[begin Text excerpt]

Sorting It All Out
| Time Limit: 1000MS | Memory Limit: 10000K |
Description
An ascending sorted sequence of distinct values is one in which some form of a less-than operator is used to order the elements from smallest to largest. For example, the sorted sequence A, B, C, D implies that A < B, B < C and C < D. in this problem, we will give you a set of relations of the form A < B and ask you to determine whether a sorted order has been specified or not.
Input
Input consists of multiple problem instances. Each instance starts with a line containing two positive integers n and m. the first value indicated the number of objects to sort, where 2 <= n <= 26. The objects to be sorted will be the first n characters of the uppercase alphabet. The second value m indicates the number of relations of the form A < B which will be given in this problem instance. Next will be m lines, each containing one such relation consisting of three characters: an uppercase letter, the character "<" and a second uppercase letter. No letter will be outside the range of the first n letters of the alphabet. Values of n = m = 0 indicate end of input.
Output
For each problem instance, output consists of one line. This line should be one of the following three:
Sorted sequence determined after xxx relations: yyy...y.
Sorted sequence cannot be determined.
Inconsistency found after xxx relations.
where xxx is the number of relations processed at the time either a sorted sequence is determined or an inconsistency is found, whichever comes first, and yyy...y is the sorted, ascending sequence.
Sample Input
4 6 A<B A<C B<C C<D B<D A<B 3 2 A<B B<A 26 1 A<Z 0 0Sample Output
Sorted sequence determined after 4 relations: ABCD. Inconsistency found after 2 relations. Sorted sequence cannot be determined.
题意:给出m个比较式,问能否能确定有序数列,若不能,是条件不足还是因为有环存在。
解题思路: 拓扑排序,(一个字母看成一个点) 没输入一个式子进行一次拓扑排序,若同时有多个入度为0的点,说明条件不足,若没有入度为0的点后,确定顺序的点少于n个,说明有环存在。要先判断是否有环再判断是否能确定顺序,前者是后者的真子集
ACCode:
#include <iostream>
#include <cstdio>
#include <cstring>
#include <queue>
#include <vector>
using namespace std;
int n,_in[27],tmp[27],ans[27];
vector< int> _out[27];
bool vis[27][27],flag;
void init()

[end Text excerpt]
[begin Given data]

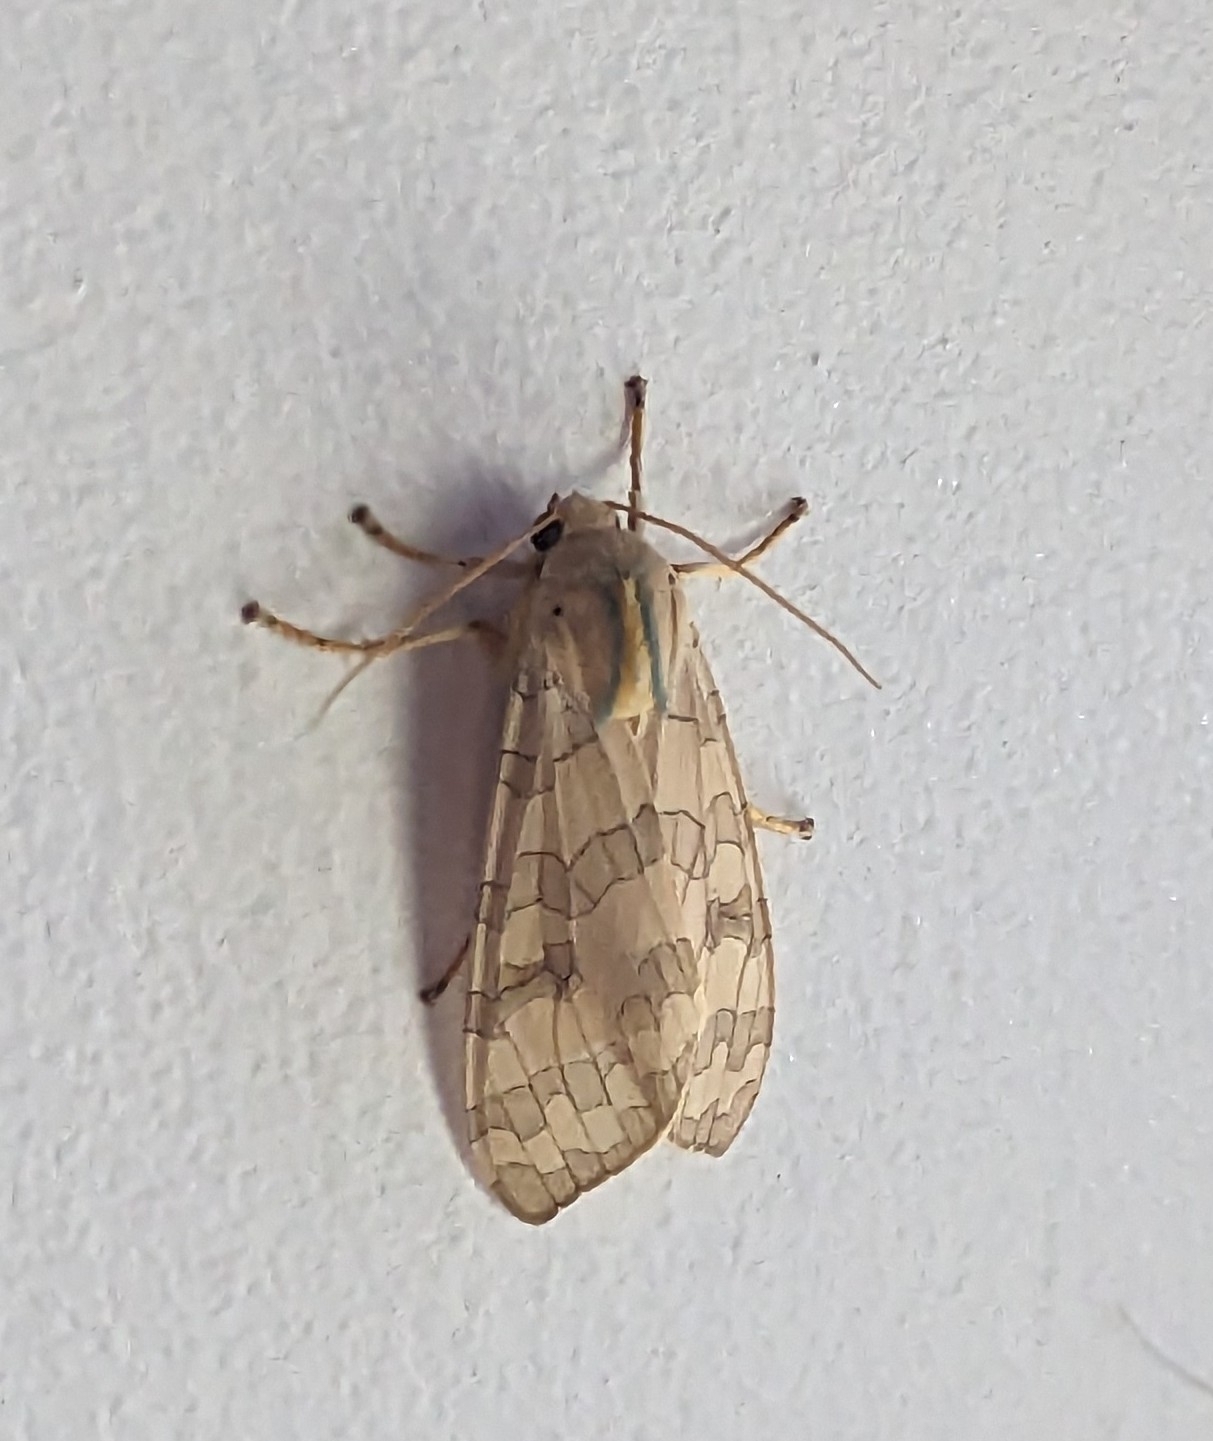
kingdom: Animalia
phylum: Arthropoda
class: Insecta
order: Lepidoptera
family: Erebidae
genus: Halysidota
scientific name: Halysidota
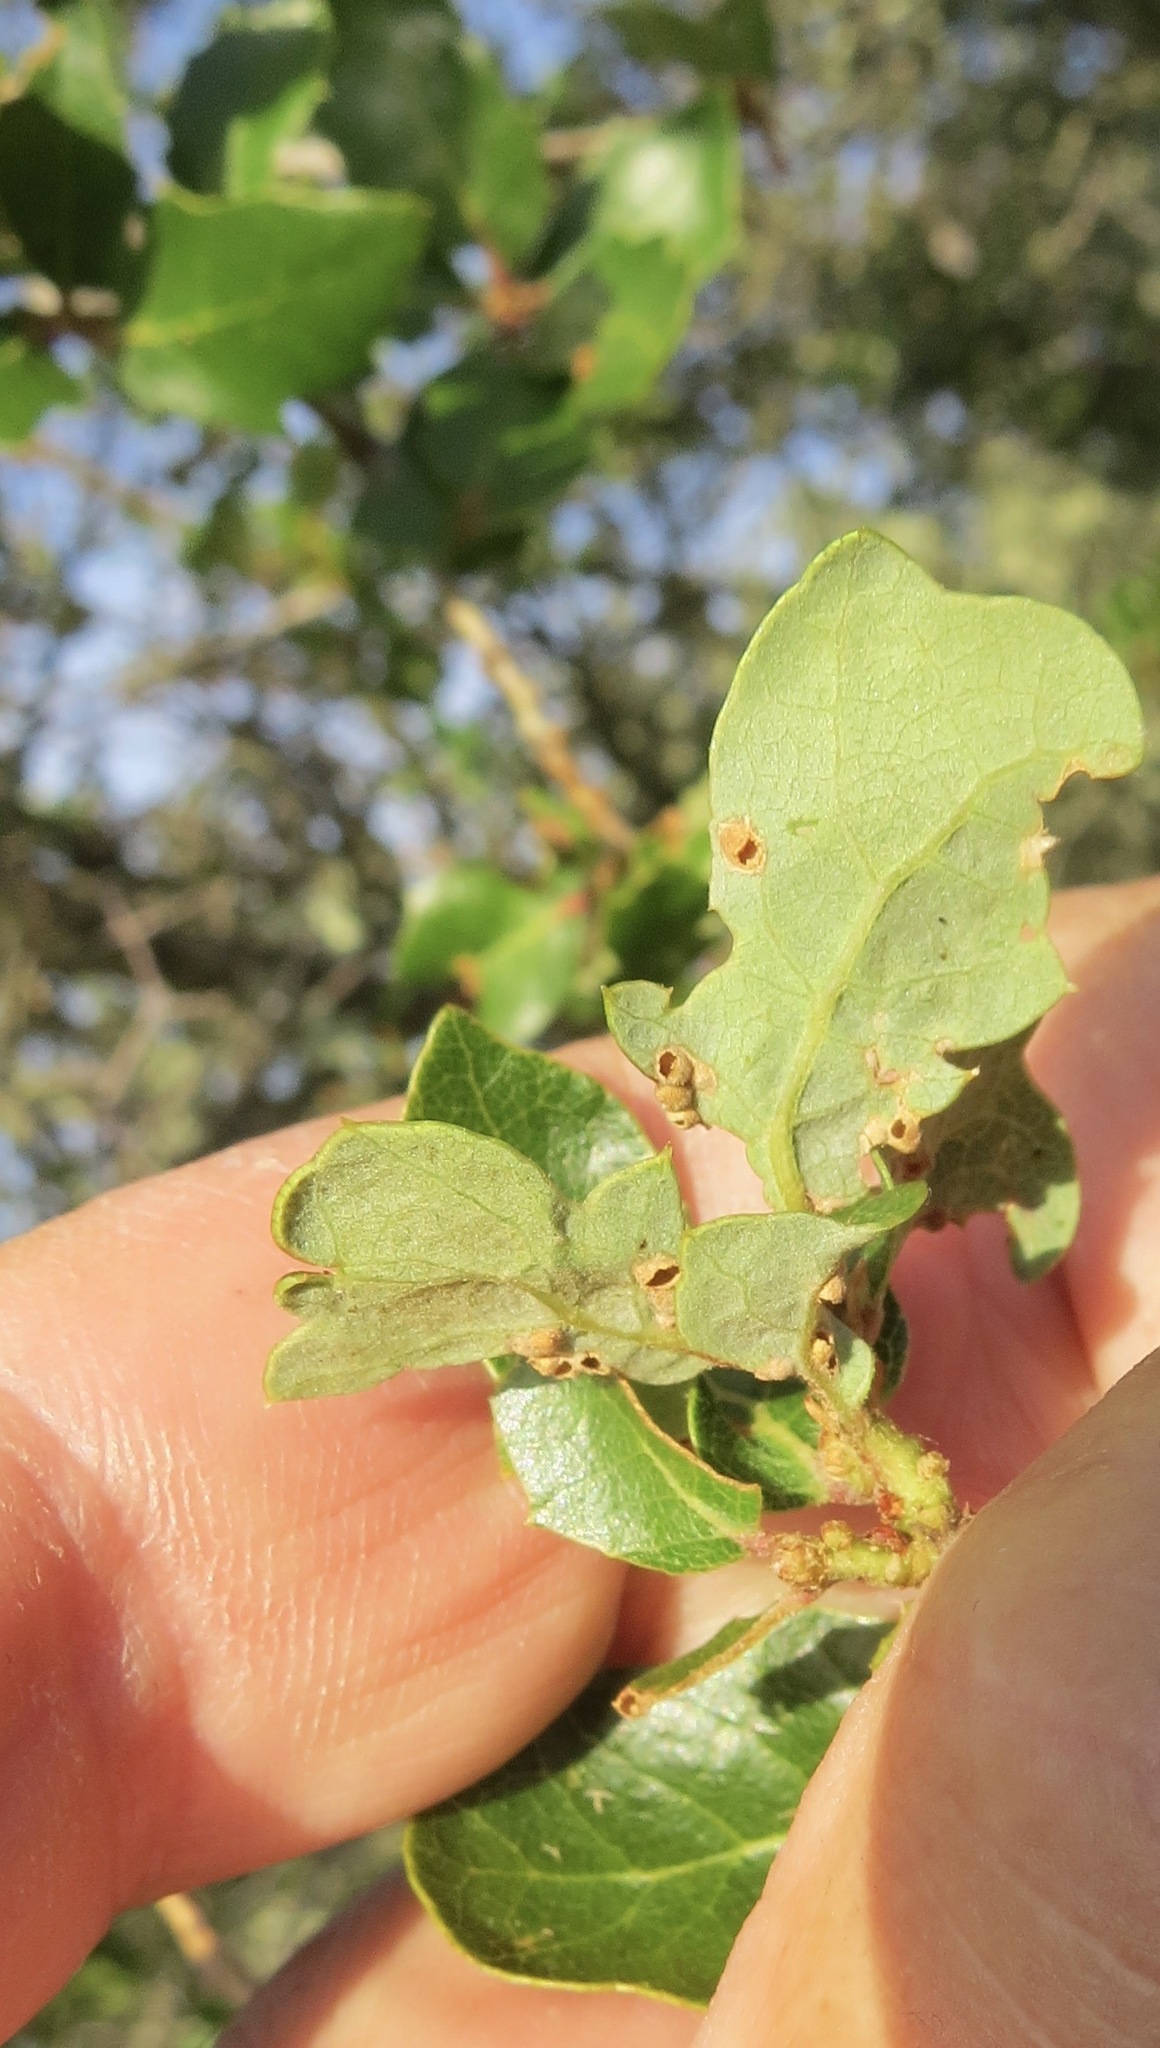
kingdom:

[end Given data]

Problems to work on:
#1 Translate this sentence from the sorting-problem text into Spanish: "The objects to be sorted will be the first n characters of the uppercase alphabet."
#2 Pick up the sorting-problem text at the point where it stops, and continue it.
The items come from a separate source.

Results for each task:
#1 Los objetos que se deben ordenar serán los primeros n caracteres del alfabeto en mayúsculas.

#2
{
for(int i=0;i<n;i++) {
_in[i] = 0;
_out[i].clear();
}
memset(vis,false,sizeof vis);
flag = false;
}
int Topo()
{
queue< int> q;
int len=0;
for(int i=0;i<n;i++) {
if(_in[i] == 0)
q.push(i);
}
bool uflag = false;
while(!q.empty()) {
if(q.size() > 1) uflag=true;; //还不能判断
int t = q.front();
q.pop();
ans[++len] = t;
for(int i=0;i<_out[t].size();i++) {
_in[_out[t][i]]--;
if(_in[_out[t][i]] == 0)
q.push(_out[t][i]);
}
}
// 要先判断是否有环再判断是否能确定顺序,前者是后者的真子集
if(len < n) return 1;
if(uflag) return 2;
return 3;
}
int main()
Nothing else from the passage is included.